Segment Open
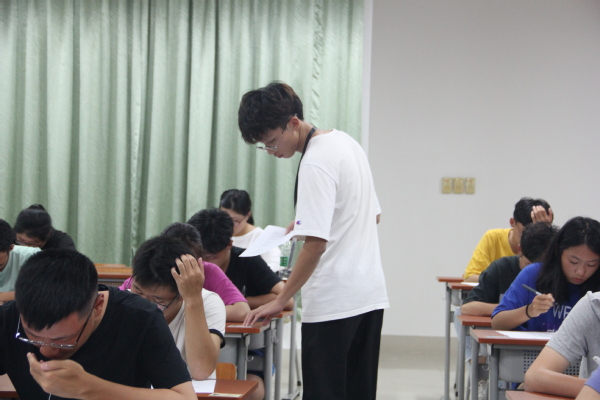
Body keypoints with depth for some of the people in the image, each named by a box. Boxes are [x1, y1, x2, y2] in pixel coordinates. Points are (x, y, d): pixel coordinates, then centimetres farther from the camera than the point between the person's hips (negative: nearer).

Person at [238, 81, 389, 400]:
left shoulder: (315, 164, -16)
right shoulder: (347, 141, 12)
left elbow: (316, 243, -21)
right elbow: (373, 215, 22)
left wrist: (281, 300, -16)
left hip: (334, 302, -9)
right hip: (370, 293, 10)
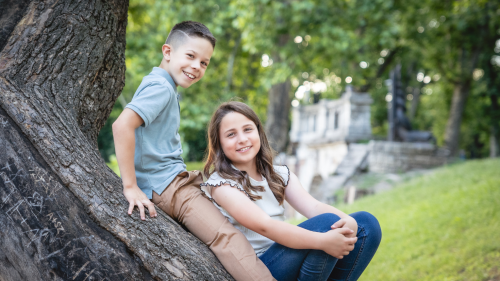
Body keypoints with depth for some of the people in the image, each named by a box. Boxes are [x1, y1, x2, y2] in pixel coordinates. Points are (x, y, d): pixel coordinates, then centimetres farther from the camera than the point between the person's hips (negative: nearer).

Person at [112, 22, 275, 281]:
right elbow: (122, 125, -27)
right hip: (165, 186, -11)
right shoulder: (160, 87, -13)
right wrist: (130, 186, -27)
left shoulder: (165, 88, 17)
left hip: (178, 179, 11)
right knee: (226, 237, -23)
Segment Closed
Segment Open
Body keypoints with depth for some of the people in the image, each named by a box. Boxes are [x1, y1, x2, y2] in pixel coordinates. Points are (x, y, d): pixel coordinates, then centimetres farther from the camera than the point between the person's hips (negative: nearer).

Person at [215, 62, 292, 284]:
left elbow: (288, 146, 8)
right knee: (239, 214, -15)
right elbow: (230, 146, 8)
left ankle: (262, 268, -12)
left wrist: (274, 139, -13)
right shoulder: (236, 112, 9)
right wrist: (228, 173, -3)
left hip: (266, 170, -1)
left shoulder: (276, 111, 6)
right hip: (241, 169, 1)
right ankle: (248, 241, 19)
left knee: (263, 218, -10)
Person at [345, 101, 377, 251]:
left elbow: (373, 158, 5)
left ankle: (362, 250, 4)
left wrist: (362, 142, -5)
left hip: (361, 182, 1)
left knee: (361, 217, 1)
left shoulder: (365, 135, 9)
Segment Closed
Segment Open
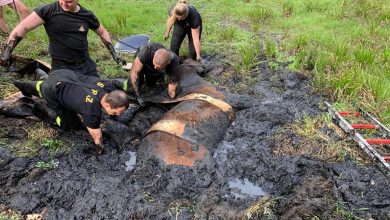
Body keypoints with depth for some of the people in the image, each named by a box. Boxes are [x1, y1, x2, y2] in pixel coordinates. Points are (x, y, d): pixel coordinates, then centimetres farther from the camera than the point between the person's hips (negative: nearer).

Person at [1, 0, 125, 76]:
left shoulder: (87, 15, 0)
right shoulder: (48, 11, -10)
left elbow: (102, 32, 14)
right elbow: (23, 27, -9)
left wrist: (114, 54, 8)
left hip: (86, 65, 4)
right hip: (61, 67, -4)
Segment Closed
Task to carry out: Within the material above, transcribe exactly the lines that run from the line holding "right knee: (239, 214, -15)" through the line holding "left shoulder: (365, 135, 9)".

Result for this task:
right knee: (239, 214, -15)
right elbow: (230, 146, 8)
left ankle: (262, 268, -12)
left wrist: (274, 139, -13)
right shoulder: (236, 112, 9)
right wrist: (228, 173, -3)
left hip: (266, 170, -1)
left shoulder: (276, 111, 6)
right hip: (241, 169, 1)
right ankle: (248, 241, 19)
left knee: (263, 218, -10)
Person at [345, 101, 377, 251]:
left elbow: (373, 158, 5)
left ankle: (362, 250, 4)
left wrist: (362, 142, -5)
left hip: (361, 182, 1)
left knee: (361, 217, 1)
left shoulder: (365, 135, 9)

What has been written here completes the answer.